とある事件が起きて、2008年の7月以降、私はめっきり仕事ができなくなり、結果その1年後にその部署を離れてしまう。
その時に先輩格のHさんが言った。
「○○(私)なら、どこへ行っても通用するよ」
通常、どの企業でも、数年で在籍する部署が変更になる。
しかし、私の部署を変更する、というのは若干の不名誉のケースだった。その時の出来る限りの慰めだったのだろう。
確かに私はそこで前半戦は八面六臂の活躍を見せていたが、後半戦はあまり宜しい状態ではなかった。
Hさんは私の前半の実績を見てそういって下さったのだろうと思うのだが、しかし私が仕事人として輝いていたのは二年ちょっと。

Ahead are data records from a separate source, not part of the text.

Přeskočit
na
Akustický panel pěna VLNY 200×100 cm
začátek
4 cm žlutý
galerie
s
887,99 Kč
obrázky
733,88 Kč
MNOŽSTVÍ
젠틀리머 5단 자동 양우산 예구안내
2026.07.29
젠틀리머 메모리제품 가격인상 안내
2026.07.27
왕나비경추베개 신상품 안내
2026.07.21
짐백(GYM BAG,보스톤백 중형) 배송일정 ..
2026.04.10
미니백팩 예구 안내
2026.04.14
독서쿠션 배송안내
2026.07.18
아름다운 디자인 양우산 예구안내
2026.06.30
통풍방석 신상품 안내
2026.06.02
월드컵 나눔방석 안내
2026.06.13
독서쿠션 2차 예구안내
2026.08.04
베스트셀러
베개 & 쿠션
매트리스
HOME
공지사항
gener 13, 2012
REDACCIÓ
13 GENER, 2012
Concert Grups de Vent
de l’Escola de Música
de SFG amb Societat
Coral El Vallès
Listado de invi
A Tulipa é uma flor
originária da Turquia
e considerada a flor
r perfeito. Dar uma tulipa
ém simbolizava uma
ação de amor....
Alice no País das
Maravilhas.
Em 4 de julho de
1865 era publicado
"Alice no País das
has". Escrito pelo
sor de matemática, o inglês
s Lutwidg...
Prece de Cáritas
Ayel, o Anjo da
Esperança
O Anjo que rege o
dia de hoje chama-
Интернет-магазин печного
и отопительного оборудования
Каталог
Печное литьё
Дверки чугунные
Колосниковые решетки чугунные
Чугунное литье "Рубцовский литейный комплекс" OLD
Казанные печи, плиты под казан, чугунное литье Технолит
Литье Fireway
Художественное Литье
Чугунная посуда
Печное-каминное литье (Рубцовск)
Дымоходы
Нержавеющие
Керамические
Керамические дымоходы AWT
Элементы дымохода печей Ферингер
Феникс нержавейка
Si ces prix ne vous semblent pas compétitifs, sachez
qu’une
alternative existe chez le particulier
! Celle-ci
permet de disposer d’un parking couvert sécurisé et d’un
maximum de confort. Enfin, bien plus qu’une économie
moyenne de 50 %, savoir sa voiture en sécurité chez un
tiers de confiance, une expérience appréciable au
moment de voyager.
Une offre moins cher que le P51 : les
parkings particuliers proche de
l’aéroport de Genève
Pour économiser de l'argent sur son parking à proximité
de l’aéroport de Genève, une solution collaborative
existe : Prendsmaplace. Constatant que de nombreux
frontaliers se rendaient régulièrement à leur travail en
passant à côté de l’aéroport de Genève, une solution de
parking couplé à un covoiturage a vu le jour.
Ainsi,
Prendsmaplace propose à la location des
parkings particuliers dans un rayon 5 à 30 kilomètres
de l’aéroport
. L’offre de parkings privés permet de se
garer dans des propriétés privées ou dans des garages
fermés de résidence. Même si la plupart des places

その後、回復してきているとは言え、それを引きずってしまってきているので、Hさんの予言(というより慰めに似たアドバイス)は外れたことになる。
と言うか慰めとしては若干ピントを外したのだろう。本当は私の状態は早く良くなるよ、というのがストレートの正解だっただろうが、その職場で私の病状に触れるのはタブーになっていた。
なんだかんだで、私はどこへ行っても通用しない人間になってしまっていた。
こうした時、「あいつは向いていない」とか言う話しがある。
確かに、私が過去見てきた例でも「彼女はサラリーマンに向いてないな」という言葉(これはOさんの言葉)と言う言葉も聞いたことがある。
それは単に能力不足だったり、あるいは我慢や忍耐力がなかったりと様々である。
私は最初の会社で後輩で入ってきた人に一気に追い抜かれる経験をした。
その次の会社で後輩として入って、その場にいた先輩を一気に追い抜いた経験もした。
その二つを総合すると、仕事が出来る/出来ないというのは天性と努力の二つによって出来ることがあると個人的には思っている。
そして「向いてない」と言う人間も、最初の鉄の叩き方で、良い方向へと曲がるんじゃないのだろうか、とも思っているのだ。
習慣とは第二の天性なのである。